* Requirement A *
In the article on Carbon County's Children and Youth Services budget, how much was the change to the community service program expected to save each month?
* Requirement B *
Carry on the article about Carbon County's Children and Youth Services budget from the point where it ends.

* Text under study *
⟨
Published October 05. 2012 05:02PM

Carbon County must pay an additional $16,000 to help cover a 10 percent cut in state funding for one agency.

During the county commissioners' meeting, the board voted to adopt the Carbon County Children and Youth Services need based plan and budget for fiscal year 2013/2014, which amounts to $4,310,334.

Commissioner William O'Gurek explained that the funds come from various state, federal and county sources.

He pointed out that in addition to the 2013/2014 budget, the county was advised by Sallianne Newton, administrator of Children and Youth, that one line item in this year's needs based plan, which the county is currently working within, was just cut by 10 percent by the state. This means that the county must now pay an additional $16,579 that was not already budgeted. The county annually contributes about 20 percent of the agency's overall budget.

"It creates, what I think, is a hardship on the county because we will now have to come up with that kind of money that we have not budgeted," O'Gurek said.

He added that he credits the employees in the Children and Youth department for helping keep the budget figures down over the last few years.

Last year, Newton told the board that the department was taking a 10 percent cut from the state, which represented a $400,000 gap that the county had to find ways to fill in.

Newton changed a number of things in the operations of the department, including altering programs, reviewing child placements, using home providers instead of foster care and having more permanent legal guardians.

The biggest change that helped save thousands came with changes to the community service program the agency handles. In the past, Children and Youth contracted with Pennsylvania Treatment and Healing and JusticeWorks to administer, supervise and transport juveniles sentenced to do community service; but the county switched focus and now utilizes the juvenile probation office, who works with Children and Youth employees to oversee and run the program. This change was expected to save $20,000 a month in expenses.

"That's a substantial savings, in addition to some of the other things she (Newton) did," O'Gurek said, adding that in addition to Children and Youth, the county has a very active group of people, which include the Carbon County Child and Family Collaborative Board, Children's Roundtable and Criminal Justice Advisory Board, who continually work to create better programs for juveniles and families, streamline the court system, and keep the number of child placements down. "It's a complicated process and I think as a county I'm proud of the way everyone is involved in making this program work for the county."
⟩
* Provided data *
⟨
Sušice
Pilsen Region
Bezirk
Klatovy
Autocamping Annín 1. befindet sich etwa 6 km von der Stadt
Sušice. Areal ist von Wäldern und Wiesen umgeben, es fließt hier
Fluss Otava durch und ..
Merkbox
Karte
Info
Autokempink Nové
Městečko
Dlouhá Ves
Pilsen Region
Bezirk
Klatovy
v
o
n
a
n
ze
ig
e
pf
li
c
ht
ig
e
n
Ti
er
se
⟩
* Exercise result A *
$20,000 a month.

* Exercise result B *
Commissioner Wayne Nothstein, chairman, said that placement costs are the biggest factor the agency has to deal with because costs could be anywhere from $10 to $15 a day for foster care to over $500 a day.

He credited Newton and the Children and Youth employees for helping keep the placement costs down by the changes they implemented, because a few years ago, the agency was facing an increase in budget to over $5 million.

O'Gurek added that the cost for placements have been decreasing over the last few years. In December 2007, monthly placement costs were $318,000. By 2009, the costs dropped to less than $200,000 a month.

"We made some great strides in doing things differently and not having to pay out those costs," O'Gurek said.

In other matters, Commissioners Nothstein and Thomas J. Gerhard commended TIMES NEWS reporter Ron Gower for his recent coverage of volunteer firefighters.

Nothstein said that Gower's recent opinion column was "right on target."

He pointed out that next week is fire prevention week and urged people to support the local fire departments.

Nothstein added that he commends all municipalities who hire volunteer firefighters and allow them to leave when a call for help comes in because without that cooperation, it could cause major headaches in boroughs and townships if a catastrophe occurred.

He spoke about the volunteers who give their time and service to their community and about the operations of what volunteers must do after a fire call ends.

Gerhard added that the article Gower wrote on the recent dedication of the Mahoning Fire Company's new firetruck was right on target because it recognized the firefighters, KME, and what fire departments are all about.